Cualquier matemático dirá que, en ambos casos, la respuesta es cercana a
cero. Es “casi” imposible. Y sin embargo, las dos cosas acontecieron en
México el pasado martes 19 de septiembre, cuando se cumplían
exactamente 32 años del devastador temblor de 1985.
Son las 13.14 horas, estoy con cuatro
estudiantes en mi cubículo de la Universidad Autónoma Metropolitana en
una asesoría sobre sus tesis. En realidad conversábamos sobre la
derechización del mundo, sobre el retroceso de los derechos, con esa
manía de creernos sabios por un rato. Súbitamente mi silla salta, casi
lúdica. Salta la biblioteca y veo caer mis libros. Se cierra de un jalón
la puerta. Pensé: es una broma. ¿Acabamos de evacuar la universidad
hace dos horas por el simulacro obligatorio en todas las instituciones
públicas y ahora está temblando? Algo que aprendí en los 15 años que
llevo en México es que el tiempo de duración de un sismo comparte algo
con la escala que mide su intensidad: reclaman una imaginación
logarítmica, no aritmética. Cualquier mexicano de más de veinte años ha
pasado por algún temblor fuerte y sabe bien que esos cincuenta segundos
promedio que dura, no son jamás los cincuenta segundos que se tarda en
caminar del salón de clases al baño. Parecen siglos, parecen más bien
poliedros de tiempo. Alguien grita “está temblando cabrón”. La alerta
sísmica, esos mentados 50 segundos que separan al aviso de sismo de sus
primeras ondas sensibles, esta vez brilló por su ausencia. Sonó en el
simulacro, pero la realidad no avisa.
Salimos de la oficina, nos tambaleamos.
Veo a mis estudiantes enfrente mezclados con otra gente: profesores,
otros estudiantes, administrativos, todos en un baile descompasado e
involuntario. La estructura de un edificio se queja durante un sismo.

──────────────────────────────

TRABAJO POR HACER:
**1.** Responde estas preguntas sobre el relato del sismo:
(a) ¿En qué fecha ocurrieron los hechos en México?
(b) ¿Con cuántos estudiantes estaba el narrador en su cubículo?
(c) ¿Cuántos años lleva el narrador en México?
**2.** Enumera los grupos de personas con los que, según el relato del sismo, el narrador ve mezclados a sus estudiantes al salir de la oficina.
**3.** Prosigue el relato del sismo con el párrafo que viene después de su última oración.

DATOS PROPORCIONADOS:

──────────────────────────────

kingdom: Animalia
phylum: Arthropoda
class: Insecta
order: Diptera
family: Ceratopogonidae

──────────────────────────────

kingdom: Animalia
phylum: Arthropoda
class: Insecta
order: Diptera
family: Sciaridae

──────────────────────────────

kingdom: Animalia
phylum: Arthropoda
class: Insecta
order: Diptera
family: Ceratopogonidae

──────────────────────────────

TAREAS RESUELTAS:
**1.**
(a) El martes 19 de septiembre.
(b) Con cuatro estudiantes.
(c) Lleva 15 años.

**2.** Profesores, otros estudiantes y administrativos.

**3.**
Los arquitectos dirán “trabaja”: pero en realidad habla. Suena, cruje,
ruge con sonidos extraños que lo envuelven todo. Pedagogía nacional de
tres lemas: no corro, no grito, no empujo. Todos lo aprendimos. También
los extranjeros. Ni siquiera hablamos, nos miramos consternados. Sabemos
que esto es fuerte. Apenas nos mantenemos en pie. Llego a la escalera:
punto crítico. ¿Es seguro bajar? La distinción entre la idea y el acto
sólo puedo hacerla ahora que narro. En ese momento no sé qué vino antes o
después. Yo ya estaba en las escaleras. Aferrado a la baranda no pude
mantenerme de pie. Me caí. Un estudiante me ayudó a levantarme, casi
sucumbimos ambos, “vamos profe, rápido”. Llegamos, no tengo registro de
cómo, a la planta baja. Todos pensábamos: esto se cae (sin confesarlo,
por supuesto. Al performativo ante todo se le teme). Llegar al patio
central, el “punto seguro” bajo el cielo infinito que es lo único que no
amenaza con venirse encima, se asemeja al viaje del personaje de Eco en
La isla del día de antes: parece siempre estar atrás, ayer, lejos.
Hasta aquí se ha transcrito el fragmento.